O que o sistema de despesas precisa entender
Recapitule o que uma única viagem de uma única funcionária, em uma única semana, exigiu de tratamento. O sistema precisou saber:
- Em que país cada despesa foi feita, porque isso determina a jurisdição.
- Quem pagou, porque isso determina a qual entidade a despesa pertence, a brasileira ou a local.
- A moeda, porque isso determina a conversão.
- A data, porque isso determina a taxa de câmbio e a eventual variação cambial em reembolsos e adiantamentos.
- O tipo de documento fiscal, porque isso determina a comprovação e o crédito.
- O cargo de quem gastou, porque isso determina a dedutibilidade.
- E por fim precisou saber em qual contabilização a despesa entra, porque a mesma viagem alimenta a contabilidade brasileira em algumas linhas e a contabilidade argentina, mexicana ou peruana em outras.
Para uma empresa que opera em vários países da América Latina, isso não é o caso excepcional. É o caso de toda semana, de toda viagem, de todo almoço de trabalho compartilhado entre um funcionário da matriz e um funcionário de uma unidade local. A complexidade que a viagem de Camila revelou se multiplica por dezenas de funcionários, dezenas de viagens, centenas de despesas por mês.
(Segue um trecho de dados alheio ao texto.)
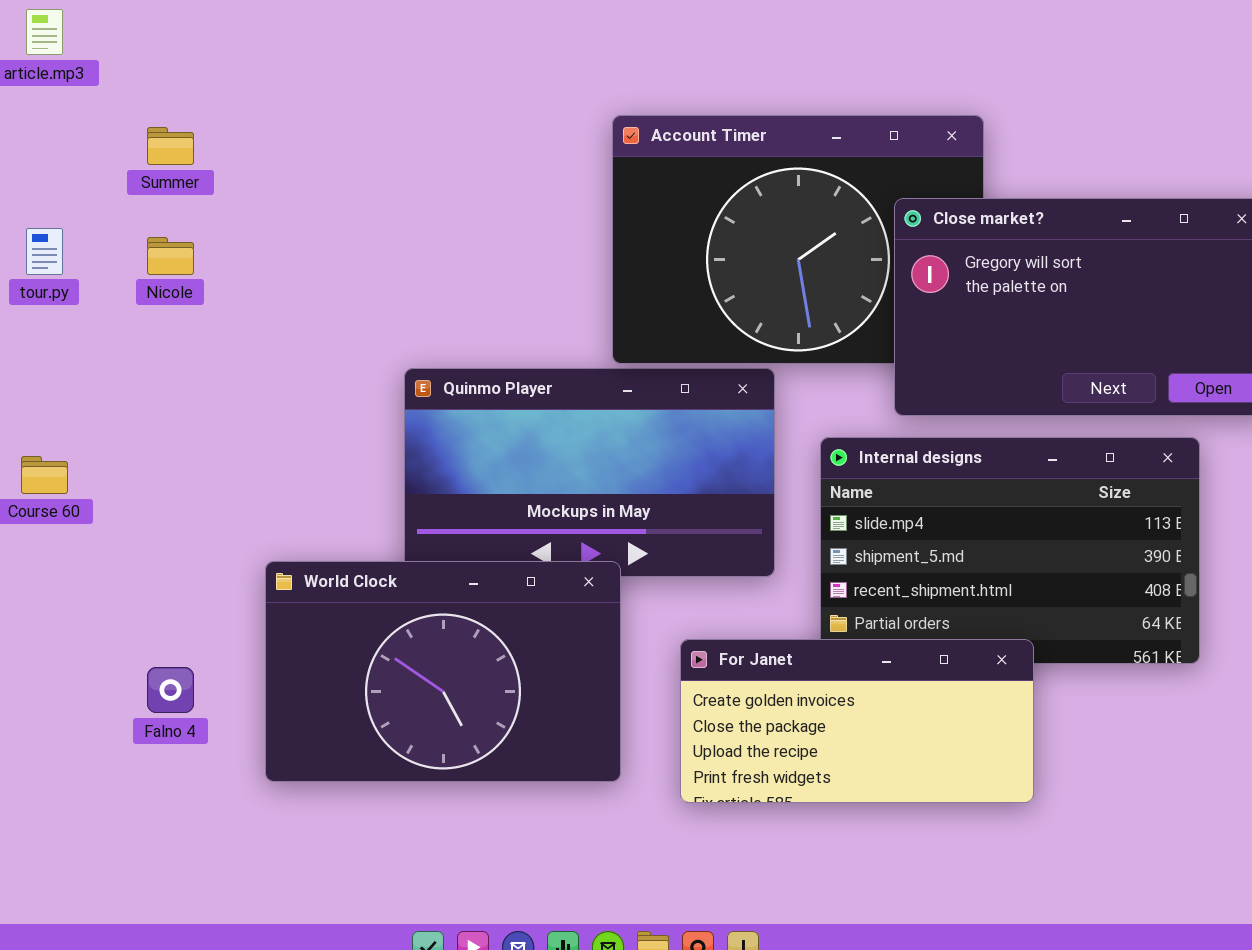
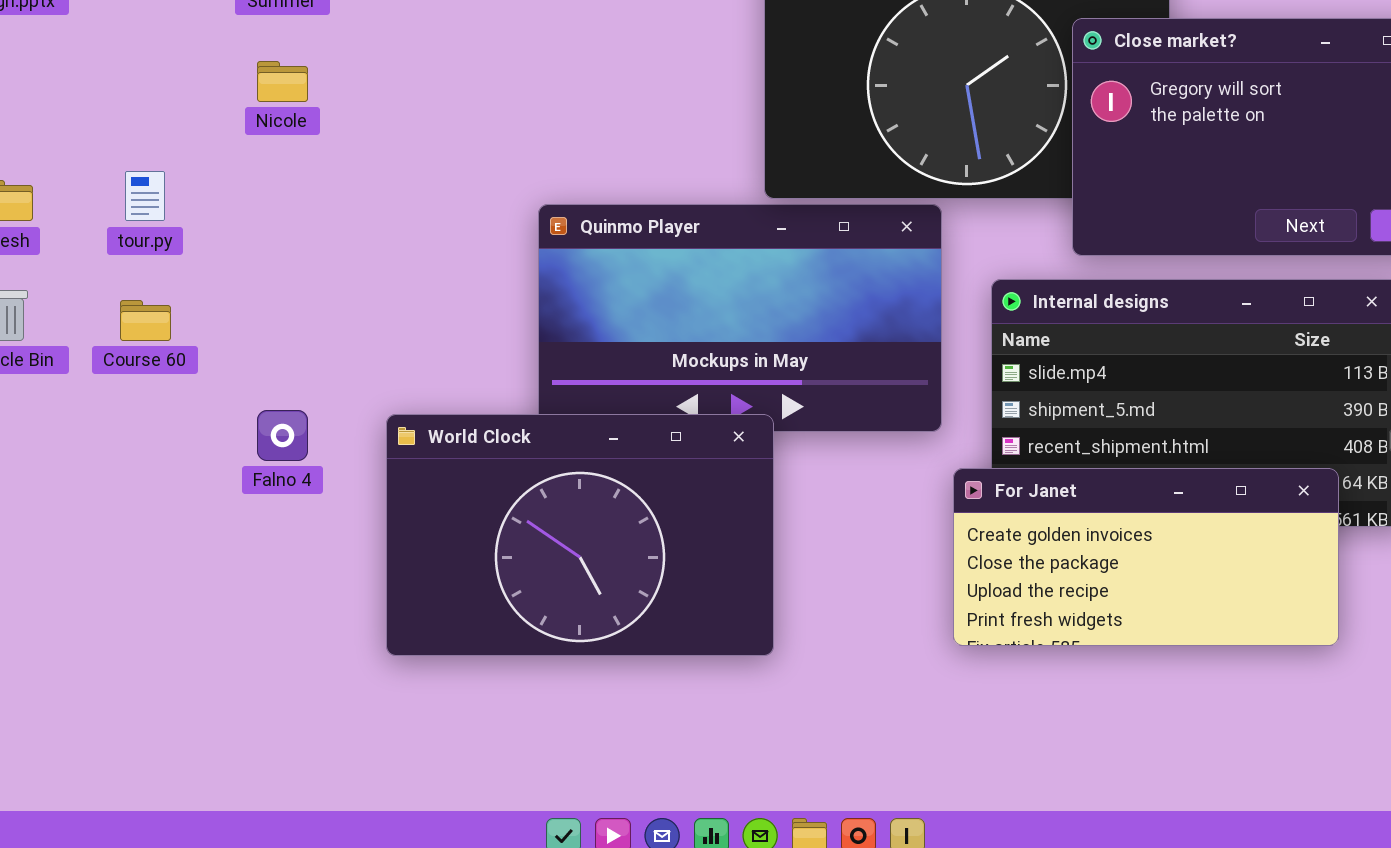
tour.py: [26,228,63,275] -> [125,171,165,221], moved
For Janet: [680,639,1034,803] -> [953,468,1339,646], moved
Falno 4: [147,667,194,713] -> [257,410,308,461], moved

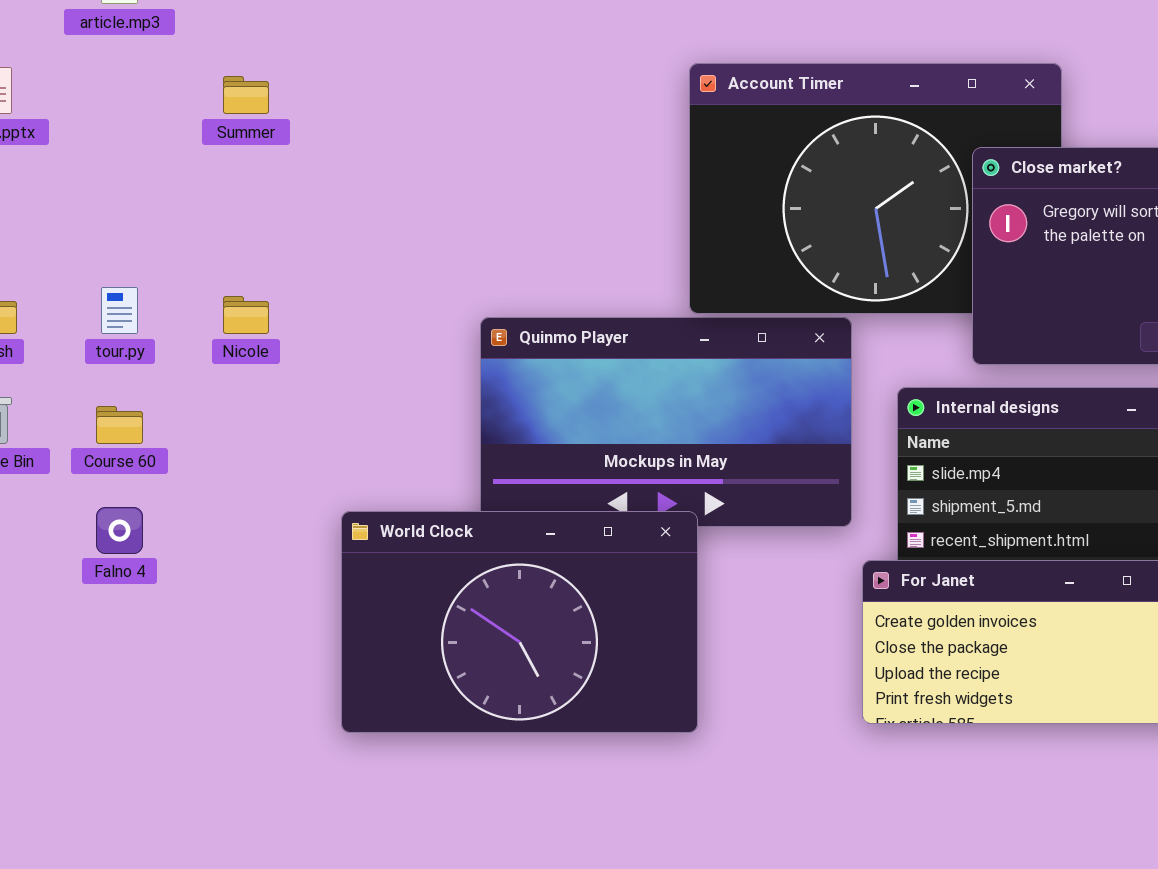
Nicole: [257,61,308,102] -> [223,296,269,334], moved
Falno 4: [257,410,308,461] -> [96,507,143,554], moved

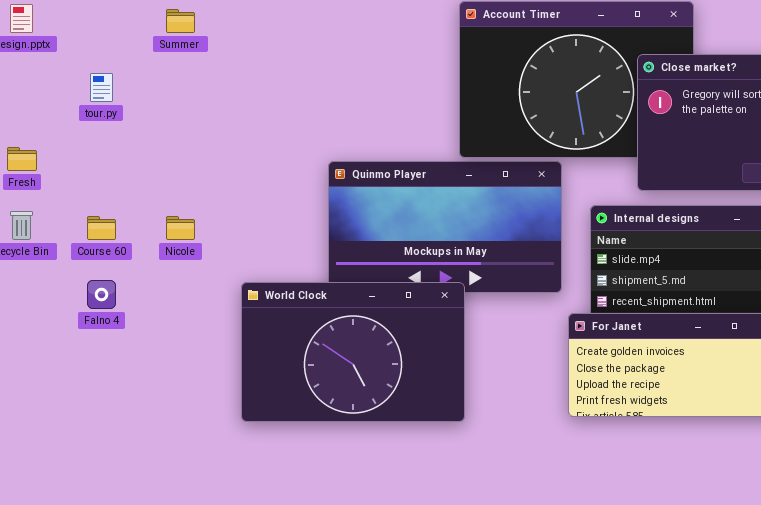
tour.py: [101,287,138,334] -> [90,73,113,102], moved
Nicole: [223,296,269,334] -> [166,216,195,240], moved

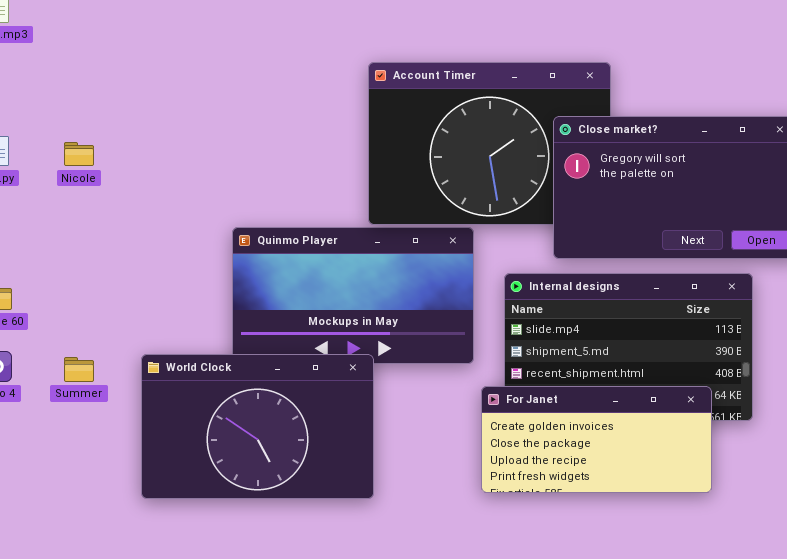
Summer: [166,9,195,33] -> [64,357,94,382], moved
Nicole: [166,216,195,240] -> [64,142,94,166], moved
Uma planilha não dá conta disso. Um sistema de gestão de despesas desenhado apenas para a realidade de um único país também não. O que dá conta é um sistema que entende as duas pontas: a do funcionário brasileiro que gasta no exterior e traz a despesa de volta, e a do funcionário local que gasta em casa e mantém a despesa na jurisdição dele. As duas pontas, no mesmo sistema, sem que uma contamine a outra.
A viagem é trivial. A despesa não é.
Camila volta de Lima na sexta-feira. Para ela, a viagem foi um conjunto de reuniões de alinhamento, três refeições de trabalho agradáveis e um relatório de despesas a preencher. Do ponto de vista dela, a viagem é trivial.
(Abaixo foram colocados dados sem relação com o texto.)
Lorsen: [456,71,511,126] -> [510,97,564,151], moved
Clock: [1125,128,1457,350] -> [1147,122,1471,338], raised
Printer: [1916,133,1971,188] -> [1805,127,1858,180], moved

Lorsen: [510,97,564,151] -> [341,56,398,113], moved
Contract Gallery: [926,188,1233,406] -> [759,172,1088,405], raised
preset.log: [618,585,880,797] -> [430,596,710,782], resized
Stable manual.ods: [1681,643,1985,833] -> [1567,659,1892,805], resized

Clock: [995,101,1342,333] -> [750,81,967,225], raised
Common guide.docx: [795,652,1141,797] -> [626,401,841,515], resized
Do ponto de vista da gestão financeira da empresa, cada uma daquelas despesas carregou consigo uma pergunta sobre país, moeda, documento, câmbio, dedutibilidade, crédito tributário e vínculo de quem gastou. Nenhuma dessas perguntas é difícil isoladamente. A dificuldade está no volume, na repetição, e na facilidade com que um detalhe escapa quando a operação se espalha por vários países.
Empresas brasileiras que operam na América Latina convivem com isso o tempo todo. A diferença entre fazer isso bem e fazer isso mal não aparece na viagem. Aparece no fechamento do mês, na apuração do crédito tributário, e na fiscalização que vem depois. É lá que se descobre se a operação tratou cada asado, cada ceviche e cada taco pelo que eles realmente eram do ponto de vista fiscal, ou se tratou todos como se fossem a mesma coisa.